I disagree, but I would say that curl might as well add this as a validation check than a documentation warning.

blueflow•6mo ago
This is explained in the ticket:

  One of the reasons we still allow that is that this "feature" was used quite deliberately by users in the past and I have hesitated to change that for the risk that it will break some users use cases.
robertlagrant•6mo ago
Yes, I'm not sure if I agree with this or not. Those users don't have to upgrade. But obviously I'm not maintaining a key tool for the world. It's just my opinion.
soraminazuki•6mo ago
One shouldn't construct shell commands from untrusted user input in the first place unless they know exactly what they're doing and is aware of all the pitfalls. It's the worst possible tool to be using if the aim is to avoid security issues with minimal effort. Debating about this particular curl quirk distracts from the bigger issue IMO.
robertlagrant•6mo ago
> That is not a bug in curl, at most it's a bug in whatever gathered $UNTRUSTED_USER_INPUT.

But that could just contain the bad header only, could it not?

jeroenhd•6mo ago
I suppose it kind of depends. I agree with the curl team here that this is a case of garbage in/garbage out, but I can imagine this going wrong with a binary protocol like HTTP2 on the front and a text protocol like HTTP 1.1 behind a reverse proxy. The \r\n will make it to the proxy as a separate header, but will be turned into two headers on the upstream.

That said, this would be a (reverse) proxy vulnerability, not one in curl.

ale42•6mo ago
I'm not sure where is the security issue here. As already noted, one can just put several --proxy-header arguments, so the functionality is equivalent.
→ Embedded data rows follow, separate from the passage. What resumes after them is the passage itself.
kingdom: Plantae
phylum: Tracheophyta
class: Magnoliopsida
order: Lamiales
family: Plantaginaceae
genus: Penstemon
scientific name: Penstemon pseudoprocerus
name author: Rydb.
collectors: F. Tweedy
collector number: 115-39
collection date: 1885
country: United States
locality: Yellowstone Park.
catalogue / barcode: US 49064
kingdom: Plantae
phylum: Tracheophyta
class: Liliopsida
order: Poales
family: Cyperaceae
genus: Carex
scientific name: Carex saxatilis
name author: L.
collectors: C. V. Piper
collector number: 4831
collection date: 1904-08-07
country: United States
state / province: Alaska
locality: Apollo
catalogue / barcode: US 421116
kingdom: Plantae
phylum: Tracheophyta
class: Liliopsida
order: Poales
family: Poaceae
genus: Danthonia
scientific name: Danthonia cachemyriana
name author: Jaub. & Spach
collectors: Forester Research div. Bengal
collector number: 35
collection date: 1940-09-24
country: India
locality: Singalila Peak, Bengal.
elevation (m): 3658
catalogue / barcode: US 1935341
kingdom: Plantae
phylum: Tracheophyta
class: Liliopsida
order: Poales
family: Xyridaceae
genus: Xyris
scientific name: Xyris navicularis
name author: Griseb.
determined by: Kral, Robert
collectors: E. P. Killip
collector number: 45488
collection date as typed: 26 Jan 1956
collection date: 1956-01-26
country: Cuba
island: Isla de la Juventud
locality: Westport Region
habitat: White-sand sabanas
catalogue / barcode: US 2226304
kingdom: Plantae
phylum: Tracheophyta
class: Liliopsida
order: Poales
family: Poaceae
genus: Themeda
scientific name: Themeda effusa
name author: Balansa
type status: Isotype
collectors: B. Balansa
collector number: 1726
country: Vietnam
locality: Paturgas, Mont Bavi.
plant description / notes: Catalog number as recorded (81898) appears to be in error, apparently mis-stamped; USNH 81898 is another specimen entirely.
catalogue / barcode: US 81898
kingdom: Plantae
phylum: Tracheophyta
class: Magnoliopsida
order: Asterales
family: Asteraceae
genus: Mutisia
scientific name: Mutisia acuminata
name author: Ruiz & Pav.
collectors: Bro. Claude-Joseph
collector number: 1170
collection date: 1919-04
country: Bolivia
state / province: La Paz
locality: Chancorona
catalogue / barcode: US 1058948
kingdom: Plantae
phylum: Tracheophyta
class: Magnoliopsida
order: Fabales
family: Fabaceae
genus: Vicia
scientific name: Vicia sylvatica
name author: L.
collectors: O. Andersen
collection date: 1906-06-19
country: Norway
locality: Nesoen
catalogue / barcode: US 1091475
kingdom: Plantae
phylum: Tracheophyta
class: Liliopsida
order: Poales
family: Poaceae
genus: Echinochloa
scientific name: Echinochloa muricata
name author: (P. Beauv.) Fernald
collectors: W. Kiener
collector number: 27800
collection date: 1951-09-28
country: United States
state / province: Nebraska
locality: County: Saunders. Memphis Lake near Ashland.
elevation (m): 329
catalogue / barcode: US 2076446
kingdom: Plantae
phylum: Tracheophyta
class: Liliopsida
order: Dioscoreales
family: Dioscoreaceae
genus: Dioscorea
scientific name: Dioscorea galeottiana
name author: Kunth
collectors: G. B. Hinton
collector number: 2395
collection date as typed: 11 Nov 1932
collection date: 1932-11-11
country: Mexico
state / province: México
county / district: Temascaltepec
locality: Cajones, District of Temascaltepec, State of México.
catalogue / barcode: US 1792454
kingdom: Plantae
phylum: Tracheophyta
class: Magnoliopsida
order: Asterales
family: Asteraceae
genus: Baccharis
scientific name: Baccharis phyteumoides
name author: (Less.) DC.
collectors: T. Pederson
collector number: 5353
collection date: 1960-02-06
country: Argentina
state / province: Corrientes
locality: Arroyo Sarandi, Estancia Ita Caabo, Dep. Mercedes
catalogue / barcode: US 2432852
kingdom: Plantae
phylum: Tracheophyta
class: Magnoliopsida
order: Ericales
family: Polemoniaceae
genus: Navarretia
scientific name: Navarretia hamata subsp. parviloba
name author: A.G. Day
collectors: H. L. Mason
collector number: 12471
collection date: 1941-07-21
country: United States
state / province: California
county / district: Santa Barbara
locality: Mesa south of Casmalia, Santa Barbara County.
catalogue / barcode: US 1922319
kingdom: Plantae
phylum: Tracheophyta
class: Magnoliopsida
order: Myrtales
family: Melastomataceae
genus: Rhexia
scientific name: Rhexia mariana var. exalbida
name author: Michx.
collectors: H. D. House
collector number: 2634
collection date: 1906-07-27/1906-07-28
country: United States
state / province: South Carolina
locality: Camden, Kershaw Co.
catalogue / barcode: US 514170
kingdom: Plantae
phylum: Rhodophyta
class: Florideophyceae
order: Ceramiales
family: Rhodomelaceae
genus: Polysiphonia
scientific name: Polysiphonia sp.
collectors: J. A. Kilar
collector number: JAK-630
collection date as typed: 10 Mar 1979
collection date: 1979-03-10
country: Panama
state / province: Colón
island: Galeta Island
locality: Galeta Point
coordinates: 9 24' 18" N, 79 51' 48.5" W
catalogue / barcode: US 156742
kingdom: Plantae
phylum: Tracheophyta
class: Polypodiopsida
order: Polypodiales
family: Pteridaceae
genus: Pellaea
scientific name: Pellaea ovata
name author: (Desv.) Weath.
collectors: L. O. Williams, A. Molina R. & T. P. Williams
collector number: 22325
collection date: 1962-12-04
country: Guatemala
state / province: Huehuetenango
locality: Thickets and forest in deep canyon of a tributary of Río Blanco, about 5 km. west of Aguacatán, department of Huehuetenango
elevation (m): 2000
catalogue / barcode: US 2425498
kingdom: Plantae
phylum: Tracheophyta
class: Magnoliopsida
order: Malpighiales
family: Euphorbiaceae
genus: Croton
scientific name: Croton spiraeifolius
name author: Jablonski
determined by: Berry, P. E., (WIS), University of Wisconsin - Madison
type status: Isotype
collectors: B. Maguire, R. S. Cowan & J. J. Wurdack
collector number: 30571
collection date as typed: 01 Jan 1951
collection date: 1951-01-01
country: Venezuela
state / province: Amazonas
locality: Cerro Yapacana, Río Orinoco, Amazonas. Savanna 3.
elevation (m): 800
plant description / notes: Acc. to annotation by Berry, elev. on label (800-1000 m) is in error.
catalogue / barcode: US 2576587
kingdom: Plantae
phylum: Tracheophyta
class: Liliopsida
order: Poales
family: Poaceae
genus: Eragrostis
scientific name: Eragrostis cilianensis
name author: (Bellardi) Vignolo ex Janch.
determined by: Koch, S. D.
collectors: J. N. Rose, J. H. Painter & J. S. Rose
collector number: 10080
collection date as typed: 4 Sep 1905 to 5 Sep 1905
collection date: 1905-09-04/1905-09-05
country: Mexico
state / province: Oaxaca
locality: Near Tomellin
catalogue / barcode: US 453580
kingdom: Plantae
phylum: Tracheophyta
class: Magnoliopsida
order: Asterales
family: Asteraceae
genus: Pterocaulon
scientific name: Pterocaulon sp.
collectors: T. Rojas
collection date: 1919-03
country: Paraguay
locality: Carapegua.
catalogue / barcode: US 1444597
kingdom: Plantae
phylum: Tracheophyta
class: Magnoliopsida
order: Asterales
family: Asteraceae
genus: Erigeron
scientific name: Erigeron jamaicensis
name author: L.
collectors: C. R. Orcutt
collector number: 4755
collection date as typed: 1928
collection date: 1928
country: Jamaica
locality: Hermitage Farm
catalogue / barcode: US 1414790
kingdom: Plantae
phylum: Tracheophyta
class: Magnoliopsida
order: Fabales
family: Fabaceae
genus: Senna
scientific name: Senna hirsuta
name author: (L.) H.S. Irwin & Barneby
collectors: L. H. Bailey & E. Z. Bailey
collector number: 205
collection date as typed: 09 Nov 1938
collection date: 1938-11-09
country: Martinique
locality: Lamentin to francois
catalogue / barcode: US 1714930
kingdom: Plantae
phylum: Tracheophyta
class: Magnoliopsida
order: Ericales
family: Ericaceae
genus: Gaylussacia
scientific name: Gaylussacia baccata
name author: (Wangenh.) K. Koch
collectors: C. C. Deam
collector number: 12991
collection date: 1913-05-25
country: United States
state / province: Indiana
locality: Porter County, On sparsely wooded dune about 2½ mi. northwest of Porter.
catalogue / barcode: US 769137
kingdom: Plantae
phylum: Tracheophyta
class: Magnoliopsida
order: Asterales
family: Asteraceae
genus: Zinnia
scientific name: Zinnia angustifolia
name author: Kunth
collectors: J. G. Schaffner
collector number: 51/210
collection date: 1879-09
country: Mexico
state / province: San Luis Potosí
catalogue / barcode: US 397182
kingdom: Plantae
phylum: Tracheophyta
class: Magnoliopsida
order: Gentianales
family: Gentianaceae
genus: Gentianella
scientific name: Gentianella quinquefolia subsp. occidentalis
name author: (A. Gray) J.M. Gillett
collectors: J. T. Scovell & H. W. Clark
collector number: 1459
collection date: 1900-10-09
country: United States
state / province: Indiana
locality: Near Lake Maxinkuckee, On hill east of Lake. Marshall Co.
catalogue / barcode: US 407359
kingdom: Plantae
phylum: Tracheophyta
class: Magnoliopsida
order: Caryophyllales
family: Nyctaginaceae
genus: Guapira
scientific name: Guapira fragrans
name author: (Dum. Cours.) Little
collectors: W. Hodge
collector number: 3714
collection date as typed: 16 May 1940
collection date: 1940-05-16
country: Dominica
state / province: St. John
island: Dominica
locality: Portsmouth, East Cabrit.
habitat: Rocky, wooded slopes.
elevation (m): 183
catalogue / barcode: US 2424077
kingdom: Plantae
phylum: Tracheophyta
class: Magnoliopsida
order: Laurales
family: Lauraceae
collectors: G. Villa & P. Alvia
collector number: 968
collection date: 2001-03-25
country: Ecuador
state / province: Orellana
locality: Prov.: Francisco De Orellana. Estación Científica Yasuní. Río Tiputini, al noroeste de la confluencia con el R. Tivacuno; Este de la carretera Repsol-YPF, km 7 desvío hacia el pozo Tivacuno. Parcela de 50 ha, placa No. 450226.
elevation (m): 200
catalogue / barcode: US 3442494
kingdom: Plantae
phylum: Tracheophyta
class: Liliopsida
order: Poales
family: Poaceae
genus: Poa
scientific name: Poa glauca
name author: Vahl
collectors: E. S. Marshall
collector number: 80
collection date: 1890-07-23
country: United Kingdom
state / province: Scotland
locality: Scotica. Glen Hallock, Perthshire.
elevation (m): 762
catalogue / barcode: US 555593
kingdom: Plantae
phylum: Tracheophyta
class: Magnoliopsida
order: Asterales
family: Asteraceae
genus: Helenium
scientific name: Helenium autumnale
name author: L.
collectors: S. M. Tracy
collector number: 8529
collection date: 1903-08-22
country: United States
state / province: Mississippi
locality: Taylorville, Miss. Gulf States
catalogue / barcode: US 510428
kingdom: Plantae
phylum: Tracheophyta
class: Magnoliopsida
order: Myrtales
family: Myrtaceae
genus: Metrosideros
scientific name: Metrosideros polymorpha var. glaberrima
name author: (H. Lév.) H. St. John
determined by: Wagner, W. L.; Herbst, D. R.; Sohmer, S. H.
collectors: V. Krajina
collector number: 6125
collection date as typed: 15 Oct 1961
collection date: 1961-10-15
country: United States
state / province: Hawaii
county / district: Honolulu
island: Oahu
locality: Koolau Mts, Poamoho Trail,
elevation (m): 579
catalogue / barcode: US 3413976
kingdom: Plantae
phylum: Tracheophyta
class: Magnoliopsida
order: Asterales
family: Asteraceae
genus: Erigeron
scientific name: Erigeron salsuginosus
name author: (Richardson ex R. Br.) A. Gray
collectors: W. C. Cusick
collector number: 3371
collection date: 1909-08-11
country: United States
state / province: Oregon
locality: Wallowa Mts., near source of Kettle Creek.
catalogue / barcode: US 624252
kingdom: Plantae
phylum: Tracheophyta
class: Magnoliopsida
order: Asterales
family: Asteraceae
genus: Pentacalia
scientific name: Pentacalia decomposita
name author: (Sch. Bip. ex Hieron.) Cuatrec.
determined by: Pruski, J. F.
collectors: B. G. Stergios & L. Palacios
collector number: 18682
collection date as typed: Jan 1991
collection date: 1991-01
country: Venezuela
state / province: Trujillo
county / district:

The only way this would do something unexpected (and not necessarily dangerous besides breaking the service) would be if the curl command would be used in a scenario like: (1) curl is used by some script to access some API or other URL, (2) a user can configure the script to give a specific value to an header, let's say an authentication token or similar, but the user can't directly alter the curl command (e.g. because they can only change URL and TOKEN with a web interface). Here the user would be able to add an header IF the script is not properly sanitizing the input (so the supposed security issue IMHO would be in the script), but if adding an additional header breaks security, the underlying system has a problem too...

In a very far-stretched scenario, one can possibly add two CRLFs and have the rest of the header (if any) considered by the server as data. IF the request is a POST/PUT/... request, and IF the server returns (or allows later access to) the data, and IF the attacker manipulating the supposedly-restricted single-header can see the output of the call (or retrieve the saved data), then we'd have an information disclosure issue. Would it disclose anything sensitive? Not sure, unless there's an auth token or something AFTER the header. And again, I'd rather incriminate the curl caller for not sanitizing the input if this happens.